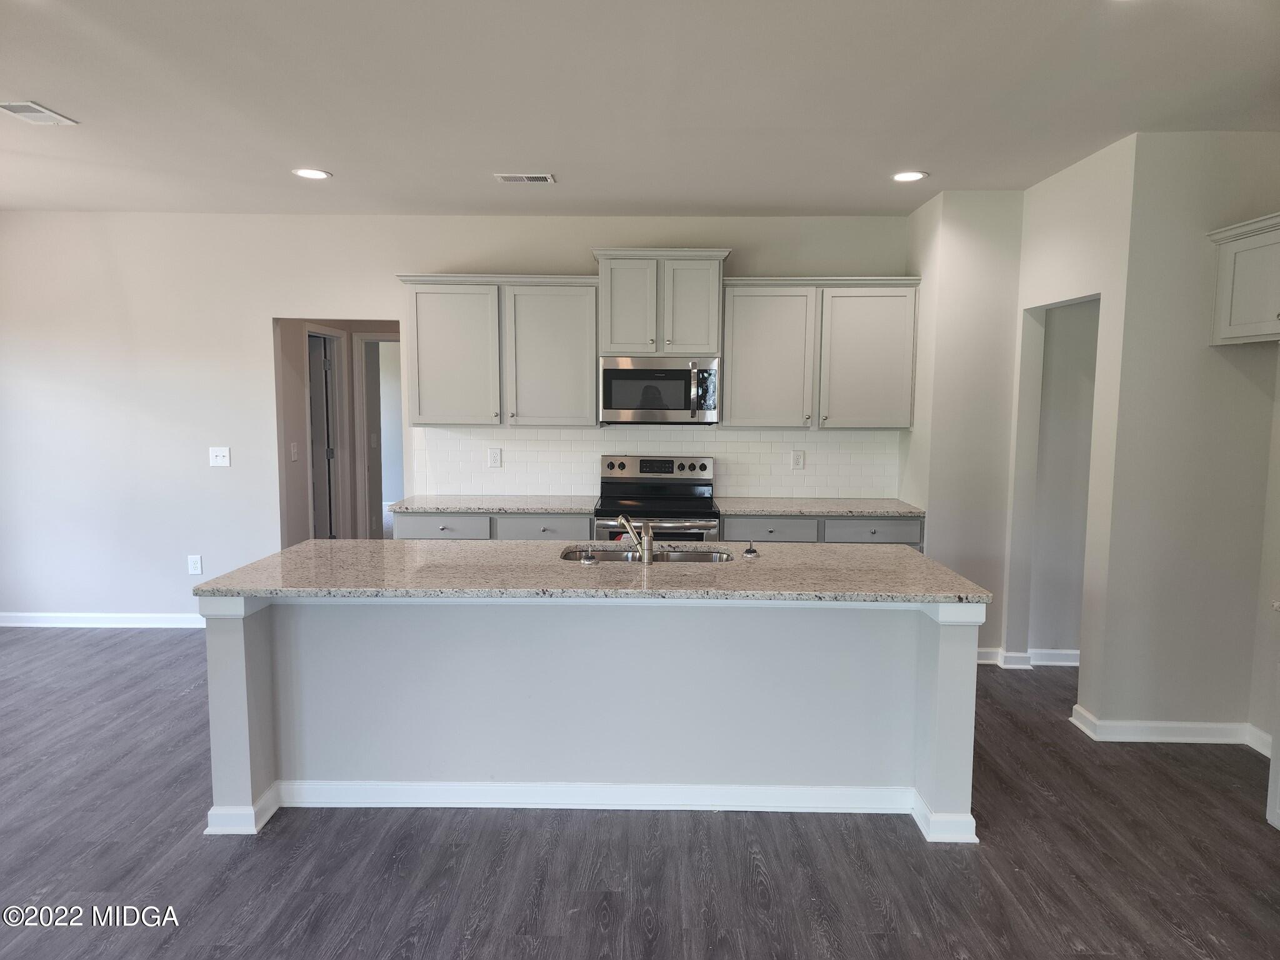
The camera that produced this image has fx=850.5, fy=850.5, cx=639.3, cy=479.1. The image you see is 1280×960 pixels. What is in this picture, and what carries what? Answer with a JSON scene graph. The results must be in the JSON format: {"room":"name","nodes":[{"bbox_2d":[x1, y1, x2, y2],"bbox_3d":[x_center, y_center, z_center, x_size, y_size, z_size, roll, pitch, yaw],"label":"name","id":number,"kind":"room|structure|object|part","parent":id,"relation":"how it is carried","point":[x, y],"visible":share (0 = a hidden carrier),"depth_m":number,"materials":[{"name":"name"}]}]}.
{"room":"kitchen","nodes":[
{"label":"kitchen","id":0,"kind":"room"},
{"bbox_2d":[276,315,401,546],"bbox_3d":[-2.362,-0.424,6.831,0.619,2.693,2.287,0,6,1],"label":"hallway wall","id":1,"kind":"structure","parent":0,"point":[298,388],"depth_m":6.55,"materials":[{"name":"paint"}]},
{"bbox_2d":[290,441,299,460],"bbox_3d":[-2.466,-0.200,6.085,0.017,0.123,0.079,0,6,1],"label":"light switch","id":2,"kind":"object","parent":1,"relation":"attached to","point":[292,447],"visible":0.99,"depth_m":6.07,"materials":[{"name":"white plastic"}]},
{"bbox_2d":[306,328,341,540],"bbox_3d":[-2.862,-0.146,6.998,0.723,2.021,0.091,1,6,5],"label":"door","id":3,"kind":"structure","parent":1,"relation":"in","point":[327,452],"depth_m":6.95,"materials":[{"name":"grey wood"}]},
{"bbox_2d":[353,330,401,540],"bbox_3d":[-2.075,-0.211,7.542,0.871,2.109,0.144,0,6,1],"label":"door frame","id":4,"kind":"structure","parent":1,"relation":"attached to","point":[367,383],"depth_m":7.47,"materials":[{"name":"white paint"}]},
{"bbox_2d":[1,210,914,626],"bbox_3d":[-1.448,-0.360,5.729,6.722,2.745,0.125,0,6,1],"label":"back wall","id":5,"kind":"structure","parent":0,"point":[260,302],"depth_m":5.62,"materials":[{"name":"grey paint"}]},
{"bbox_2d":[0,611,204,627],"bbox_3d":[-3.498,0.958,5.764,3.079,0.096,0.018,0,6,1],"label":"baseboard","id":6,"kind":"structure","parent":5,"relation":"attached to","point":[57,625],"depth_m":5.77,"materials":[{"name":"white paint"}]},
{"bbox_2d":[186,553,202,574],"bbox_3d":[-2.989,0.572,5.712,0.082,0.134,0.009,0,6,1],"label":"wall socket","id":7,"kind":"object","parent":5,"relation":"attached to","point":[192,565],"visible":0.99,"depth_m":5.71,"materials":[{"name":"white plastic"}]},
{"bbox_2d":[208,446,230,466],"bbox_3d":[-2.770,-0.151,5.602,0.124,0.126,0.018,0,6,1],"label":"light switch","id":8,"kind":"object","parent":5,"relation":"attached to","point":[218,452],"visible":0.99,"depth_m":5.61,"materials":[{"name":"white plastic"}]},
{"bbox_2d":[398,272,598,428],"bbox_3d":[-0.894,-0.813,5.456,1.244,0.936,0.355,0,6,1],"label":"upper cabinet","id":9,"kind":"object","parent":5,"relation":"attached to","point":[570,315],"visible":0.98,"depth_m":5.31,"materials":[{"name":"grey paint"}]},
{"bbox_3d":[-1.201,-0.761,5.397,0.543,0.870,0.170,0,6,1],"label":"cabinet door","id":10,"kind":"part","parent":9,"relation":"part of","materials":[{"name":"grey paint"}]},
{"bbox_3d":[-0.567,-0.764,5.428,0.546,0.907,0.238,0,6,1],"label":"cabinet door","id":11,"kind":"part","parent":9,"relation":"part of","materials":[{"name":"grey paint"}]},
{"bbox_2d":[413,423,900,500],"bbox_3d":[0.101,-0.120,5.704,3.196,0.482,0.009,0,6,1],"label":"tile backsplash","id":12,"kind":"structure","parent":5,"relation":"attached to","point":[563,431],"depth_m":5.69,"materials":[{"name":"white tile"}]},
{"bbox_2d":[487,446,502,467],"bbox_3d":[-0.964,-0.143,5.656,0.083,0.130,0.009,0,6,1],"label":"wall outlet","id":13,"kind":"object","parent":12,"relation":"attached to","point":[494,455],"visible":0.98,"depth_m":5.65,"materials":[{"name":"white plastic"}]},
{"bbox_2d":[790,449,804,469],"bbox_3d":[1.045,-0.130,5.606,0.078,0.130,0.009,0,6,1],"label":"wall outlet","id":14,"kind":"object","parent":12,"relation":"attached to","point":[799,458],"visible":0.98,"depth_m":5.60,"materials":[{"name":"white plastic"}]},
{"bbox_2d":[591,247,730,358],"bbox_3d":[0.130,-1.117,5.478,0.840,0.652,0.418,0,6,1],"label":"upper cabinet","id":15,"kind":"object","parent":5,"relation":"attached to","point":[610,342],"visible":0.94,"depth_m":5.31,"materials":[{"name":"grey paint"}]},
{"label":"cabinet door","id":16,"kind":"part","parent":15,"relation":"part of","materials":[{"name":"grey paint"}]},
{"bbox_2d":[598,356,719,423],"bbox_3d":[0.122,-0.574,5.485,0.755,0.415,0.456,0,6,1],"label":"microwave","id":17,"kind":"object","parent":15,"relation":"attached to","point":[619,404],"visible":0.99,"depth_m":5.31,"materials":[{"name":"silver metal"}]},
{"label":"cabinet door","id":18,"kind":"part","parent":15,"relation":"part of","materials":[{"name":"grey paint"}]},
{"bbox_2d":[722,276,919,430],"bbox_3d":[1.133,-0.796,5.434,1.195,0.933,0.354,0,6,1],"label":"upper cabinet","id":19,"kind":"object","parent":5,"relation":"attached to","point":[745,334],"visible":0.96,"depth_m":5.29,"materials":[{"name":"grey paint"}]},
{"bbox_3d":[0.803,-0.738,5.394,0.534,0.882,0.176,0,6,1],"label":"cabinet door","id":20,"kind":"part","parent":19,"relation":"part of","materials":[{"name":"grey paint"}]},
{"bbox_3d":[1.433,-0.742,5.385,0.557,0.870,0.154,0,6,1],"label":"cabinet door","id":21,"kind":"part","parent":19,"relation":"part of","materials":[{"name":"grey paint"}]},
{"bbox_2d":[0,625,1279,959],"bbox_3d":[-0.901,1.279,3.674,9.338,0.094,10.900,0,6,1],"label":"floor","id":22,"kind":"structure","parent":0,"point":[1172,931],"depth_m":2.93,"materials":[{"name":"wood"}]},
{"bbox_2d":[389,511,594,540],"bbox_3d":[-0.891,0.602,5.435,1.261,0.865,0.628,0,6,1],"label":"base cabinet","id":23,"kind":"object","parent":22,"relation":"on","point":[422,530],"visible":0.18,"depth_m":5.13,"materials":[{"name":"grey paint"}]},
{"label":"drawer","id":24,"kind":"part","parent":23,"relation":"part of","materials":[{"name":"grey paint"}]},
{"bbox_2d":[386,496,598,513],"bbox_3d":[-0.869,0.155,5.435,1.303,0.036,0.651,0,6,1],"label":"countertop","id":25,"kind":"structure","parent":23,"relation":"on","point":[470,509],"depth_m":5.24,"materials":[{"name":"grey stone"}]},
{"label":"drawer","id":26,"kind":"part","parent":23,"relation":"part of","materials":[{"name":"grey wood"}]},
{"bbox_2d":[203,595,981,843],"bbox_3d":[-0.154,0.815,3.521,2.930,0.877,0.949,0,6,1],"label":"kitchen island","id":27,"kind":"object","parent":22,"relation":"on","point":[942,662],"visible":0.77,"depth_m":3.28,"materials":[{"name":"grey paint"}]},
{"bbox_2d":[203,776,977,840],"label":"island baseboard","id":28,"kind":"structure","parent":27,"relation":"attached to","point":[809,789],"depth_m":3.25,"materials":[{"name":"white paint"}]},
{"bbox_2d":[193,540,993,603],"bbox_3d":[-0.142,0.358,3.461,2.843,0.037,1.096,0,6,1],"label":"island countertop","id":29,"kind":"structure","parent":27,"relation":"on","point":[929,563],"depth_m":3.23,"materials":[{"name":"grey stone"}]},
{"bbox_2d":[580,550,597,565],"bbox_3d":[-0.206,0.314,3.454,0.067,0.053,0.066,0,6,1],"label":"sink stopper","id":30,"kind":"object","parent":29,"relation":"on","point":[589,563],"visible":0.99,"depth_m":3.43,"materials":[{"name":"silver metal"}]},
{"bbox_2d":[616,515,654,564],"bbox_3d":[-0.024,0.234,3.536,0.074,0.193,0.262,-4,8,-38],"label":"faucet","id":31,"kind":"object","parent":29,"relation":"on","point":[647,557],"visible":1,"depth_m":3.45,"materials":[{"name":"silver metal"}]},
{"bbox_2d":[558,545,738,563],"bbox_3d":[0.025,0.433,3.712,0.837,0.184,0.467,0,6,1],"label":"sink","id":32,"kind":"object","parent":29,"relation":"in","point":[690,555],"visible":0.26,"depth_m":3.88,"materials":[{"name":"silver metal"}]},
{"bbox_2d":[741,540,758,558],"bbox_3d":[0.477,0.295,3.651,0.062,0.064,0.063,0,6,1],"label":"sink stopper","id":33,"kind":"object","parent":29,"relation":"on","point":[751,552],"visible":0.99,"depth_m":3.64,"materials":[{"name":"metal"}]},
{"bbox_2d":[594,455,720,543],"bbox_3d":[0.108,0.471,5.369,0.756,1.185,0.722,0,6,1],"label":"range","id":34,"kind":"object","parent":22,"relation":"on","point":[700,466],"visible":0.52,"depth_m":5.52,"materials":[{"name":"silver metal"}]},
{"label":"control panel","id":35,"kind":"part","parent":34,"relation":"part of","materials":[{"name":"silver metal"}]},
{"bbox_2d":[722,514,923,548],"bbox_3d":[1.100,0.616,5.388,1.218,0.858,0.639,0,6,1],"label":"base cabinet","id":36,"kind":"object","parent":22,"relation":"on","point":[727,522],"visible":0.18,"depth_m":5.08,"materials":[{"name":"grey paint"}]},
{"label":"drawer","id":37,"kind":"part","parent":36,"relation":"part of","materials":[{"name":"grey wood"}]},
{"bbox_2d":[716,497,924,515],"bbox_3d":[1.126,0.171,5.386,1.290,0.035,0.671,0,6,1],"label":"countertop","id":38,"kind":"structure","parent":36,"relation":"on","point":[785,509],"depth_m":5.23,"materials":[{"name":"grey stone"}]},
{"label":"drawer","id":39,"kind":"part","parent":36,"relation":"part of","materials":[{"name":"grey paint"}]},
{"bbox_2d":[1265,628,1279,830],"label":"base cabinet","id":40,"kind":"object","parent":22,"relation":"on","point":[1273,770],"visible":1,"depth_m":3.07,"materials":[{"name":"white paint"}]},
{"bbox_2d":[0,0,1279,216],"bbox_3d":[-0.680,-1.423,2.171,8.488,0.107,7.945,0,6,1],"label":"ceiling","id":41,"kind":"structure","parent":0,"point":[49,90],"depth_m":3.33,"materials":[{"name":"white paint"}]},
{"bbox_2d":[0,100,79,126],"bbox_3d":[-2.547,-1.525,3.538,0.203,0.011,0.330,0,6,1],"label":"ceiling vent","id":42,"kind":"object","parent":41,"relation":"attached to","point":[38,109],"visible":0.99,"depth_m":3.54,"materials":[{"name":"white metal"}]},
{"bbox_2d":[292,167,331,179],"bbox_3d":[-1.738,-1.619,4.505,0.197,0.009,0.197,0,6,1],"label":"recessed light","id":43,"kind":"object","parent":41,"relation":"in","point":[308,173],"visible":0.99,"depth_m":4.50,"materials":[{"name":"white"}]},
{"bbox_2d":[493,172,555,183],"bbox_3d":[-0.616,-1.618,4.578,0.309,0.011,0.168,0,6,1],"label":"ceiling vent","id":44,"kind":"object","parent":41,"relation":"attached to","point":[512,179],"visible":0.99,"depth_m":4.56,"materials":[{"name":"white metal"}]},
{"bbox_2d":[891,170,928,181],"bbox_3d":[1.421,-1.598,4.489,0.193,0.009,0.194,0,6,1],"label":"recessed light","id":45,"kind":"object","parent":41,"relation":"in","point":[910,175],"visible":0.99,"depth_m":4.48,"materials":[{"name":"white"}]},
{"bbox_2d":[903,187,1024,661],"bbox_3d":[2.017,-0.294,5.313,0.651,2.758,0.634,0,6,1],"label":"wall section","id":46,"kind":"structure","parent":0,"point":[987,278],"depth_m":5.03,"materials":[{"name":"grey paint"}]},
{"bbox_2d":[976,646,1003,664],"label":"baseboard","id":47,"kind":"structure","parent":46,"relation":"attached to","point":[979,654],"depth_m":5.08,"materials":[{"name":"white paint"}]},
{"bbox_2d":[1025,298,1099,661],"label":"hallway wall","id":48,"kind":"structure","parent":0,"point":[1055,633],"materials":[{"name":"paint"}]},
{"bbox_2d":[1000,133,1136,706],"bbox_3d":[2.218,-0.221,4.472,0.131,2.754,1.032,0,6,1],"label":"hallway wall","id":49,"kind":"structure","parent":0,"point":[1061,210],"depth_m":4.20,"materials":[{"name":"grey paint"}]},
{"bbox_2d":[977,647,1080,668],"bbox_3d":[2.363,1.058,5.063,1.147,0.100,0.313,0,6,1],"label":"baseboard","id":50,"kind":"structure","parent":49,"relation":"attached to","point":[1061,652],"depth_m":5.02,"materials":[{"name":"white paint"}]},
{"bbox_2d":[1085,128,1279,751],"bbox_3d":[2.681,-0.153,3.871,1.000,2.768,0.122,0,6,1],"label":"right wall","id":51,"kind":"structure","parent":0,"point":[1254,165],"depth_m":3.83,"materials":[{"name":"paint"}]},
{"bbox_2d":[1068,704,1272,755],"bbox_3d":[2.510,1.175,3.948,0.733,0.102,0.205,0,6,1],"label":"baseboard","id":52,"kind":"structure","parent":51,"relation":"attached to","point":[1201,738],"depth_m":3.91,"materials":[{"name":"white paint"}]},
{"bbox_2d":[1205,211,1279,344],"bbox_3d":[2.682,-0.794,3.294,0.355,0.504,0.986,0,6,1],"label":"upper cabinet","id":53,"kind":"object","parent":51,"relation":"attached to","point":[1228,310],"visible":1,"depth_m":3.56,"materials":[{"name":"paint"}]}
]}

━━━━━━━━━━━━━━━━

### EXERCISE DETAILS
If a line in the listing contains the string "stopper", copy it.

### TASK ANSWER
{"bbox_2d":[580,550,597,565],"bbox_3d":[-0.206,0.314,3.454,0.067,0.053,0.066,0,6,1],"label":"sink stopper","id":30,"kind":"object","parent":29,"relation":"on","point":[589,563],"visible":0.99,"depth_m":3.43,"materials":[{"name":"silver metal"}]},
{"bbox_2d":[741,540,758,558],"bbox_3d":[0.477,0.295,3.651,0.062,0.064,0.063,0,6,1],"label":"sink stopper","id":33,"kind":"object","parent":29,"relation":"on","point":[751,552],"visible":0.99,"depth_m":3.64,"materials":[{"name":"metal"}]},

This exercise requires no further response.